Question

Two dice are thrown simultaneously 500 times. Each time the sum of two numbers appearing on their tops is noted and recorded as given in the following table:

Sum	Frequency
2	14
3	30
4	43
5	55
6	72
7	75
8	70
9	53
10	46
11	28
12	15

If the dice are thrown once more, what is the probability of getting a sum more than 10?
A.\[0.05\]
B.\[0.063\]
C.\[0.08\]
D.\[0.086\]

Answer 1

Hint: Here we need to find the probability of getting a sum more than 10. For that, we will first find the probability of getting a sum of 11 which will be equal to the ratio of corresponding frequency to the number of times the dice are thrown. Then we will find the probability of getting a sum of 12 which will be equal to the ratio of corresponding frequency to the number of times the dice are thrown. We will then combine these probabilities together to get the required frequency.

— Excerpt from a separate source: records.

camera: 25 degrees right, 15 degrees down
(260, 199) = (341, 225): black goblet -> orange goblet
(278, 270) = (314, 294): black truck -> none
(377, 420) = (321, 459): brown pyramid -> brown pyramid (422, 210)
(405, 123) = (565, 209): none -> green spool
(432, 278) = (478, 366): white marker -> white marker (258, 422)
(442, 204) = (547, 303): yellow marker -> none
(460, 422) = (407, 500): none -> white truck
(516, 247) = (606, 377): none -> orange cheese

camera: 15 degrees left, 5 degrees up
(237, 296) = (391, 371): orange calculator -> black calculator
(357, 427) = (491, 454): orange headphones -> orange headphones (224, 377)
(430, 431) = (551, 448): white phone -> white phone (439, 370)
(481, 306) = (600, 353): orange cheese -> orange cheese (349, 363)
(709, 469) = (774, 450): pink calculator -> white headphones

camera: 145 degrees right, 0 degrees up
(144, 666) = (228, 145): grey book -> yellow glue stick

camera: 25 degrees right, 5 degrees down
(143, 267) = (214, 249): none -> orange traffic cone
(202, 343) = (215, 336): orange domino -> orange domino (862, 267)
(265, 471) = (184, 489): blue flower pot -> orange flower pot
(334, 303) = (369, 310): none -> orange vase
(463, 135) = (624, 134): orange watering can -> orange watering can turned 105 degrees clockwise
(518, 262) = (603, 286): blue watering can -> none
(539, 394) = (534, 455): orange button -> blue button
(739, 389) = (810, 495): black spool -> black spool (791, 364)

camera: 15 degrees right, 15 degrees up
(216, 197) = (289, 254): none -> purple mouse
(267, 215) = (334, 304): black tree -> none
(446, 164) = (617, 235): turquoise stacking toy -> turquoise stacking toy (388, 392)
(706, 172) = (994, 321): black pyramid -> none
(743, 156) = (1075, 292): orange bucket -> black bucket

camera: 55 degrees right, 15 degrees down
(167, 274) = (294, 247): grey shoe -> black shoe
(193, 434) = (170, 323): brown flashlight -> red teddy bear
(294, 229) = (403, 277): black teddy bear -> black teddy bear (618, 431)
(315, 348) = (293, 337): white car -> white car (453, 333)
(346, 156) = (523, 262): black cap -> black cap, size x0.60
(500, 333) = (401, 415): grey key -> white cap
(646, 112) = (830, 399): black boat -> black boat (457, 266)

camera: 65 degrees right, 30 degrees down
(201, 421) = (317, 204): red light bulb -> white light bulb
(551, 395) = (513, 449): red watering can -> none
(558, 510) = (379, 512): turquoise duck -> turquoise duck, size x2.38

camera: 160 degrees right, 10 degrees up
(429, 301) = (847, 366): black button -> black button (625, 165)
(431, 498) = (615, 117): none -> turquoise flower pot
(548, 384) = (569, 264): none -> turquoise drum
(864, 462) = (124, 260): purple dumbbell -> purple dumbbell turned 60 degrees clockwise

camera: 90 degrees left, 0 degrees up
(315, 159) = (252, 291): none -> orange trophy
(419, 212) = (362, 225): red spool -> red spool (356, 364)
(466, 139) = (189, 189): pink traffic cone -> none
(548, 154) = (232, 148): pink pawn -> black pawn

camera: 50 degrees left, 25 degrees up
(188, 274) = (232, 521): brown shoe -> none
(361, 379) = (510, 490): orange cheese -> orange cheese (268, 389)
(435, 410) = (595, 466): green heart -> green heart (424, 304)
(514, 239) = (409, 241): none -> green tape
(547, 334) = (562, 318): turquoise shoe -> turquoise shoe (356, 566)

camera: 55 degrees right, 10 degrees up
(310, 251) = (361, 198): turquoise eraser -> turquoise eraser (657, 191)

Complete step-by-step answer:
It is given that:
Number of times the dice thrown \[ = 500\]
 Here we have to find the probability of getting a sum more than 10.
We will first find the probability of getting a sum of 11 which will be equal to the ratio of corresponding frequency to the number of time the dice are thrown
We can see from the table that the frequency corresponding to the sum of 11 is 28.
Therefore,
Probability of getting a sum of 11 \[ = \dfrac{{28}}{{500}}\]
Similarly, we will now find the probability of getting a sum of 12 which will be equal to the ratio of corresponding frequency to the number of time the dice are thrown
We can see from the table that the frequency corresponding to the sum of 12 is 15.
Therefore,
Probability of getting a sum of 12 \[ = \dfrac{{15}}{{500}}\]
Probability of getting a sum more than 10 is equal to the probability of getting a sum of 11 and probability of getting a sum of 12.
Therefore,
Probability of getting sum more than 10 \[ = \dfrac{{28}}{{500}} + \dfrac{{15}}{{500}}\]
On adding these fractions, we get
Probability of getting sum more than 10 \[ = \dfrac{{28 + 15}}{{500}} = \dfrac{{43}}{{500}}\]
On further simplification, we get
 Probability of getting sum more than 10 \[ = 0.086\]
Hence, the correct option is option D.

Note: To solve such a type of problem, we need to know about probability and its properties. Probability is defined as the ratio between the number of desired or favorable outcomes and the total number of possible outcomes. We need to keep in mind that the value of probability cannot be greater than 1 and also cannot be negative. Also the probability of a sure event is always one.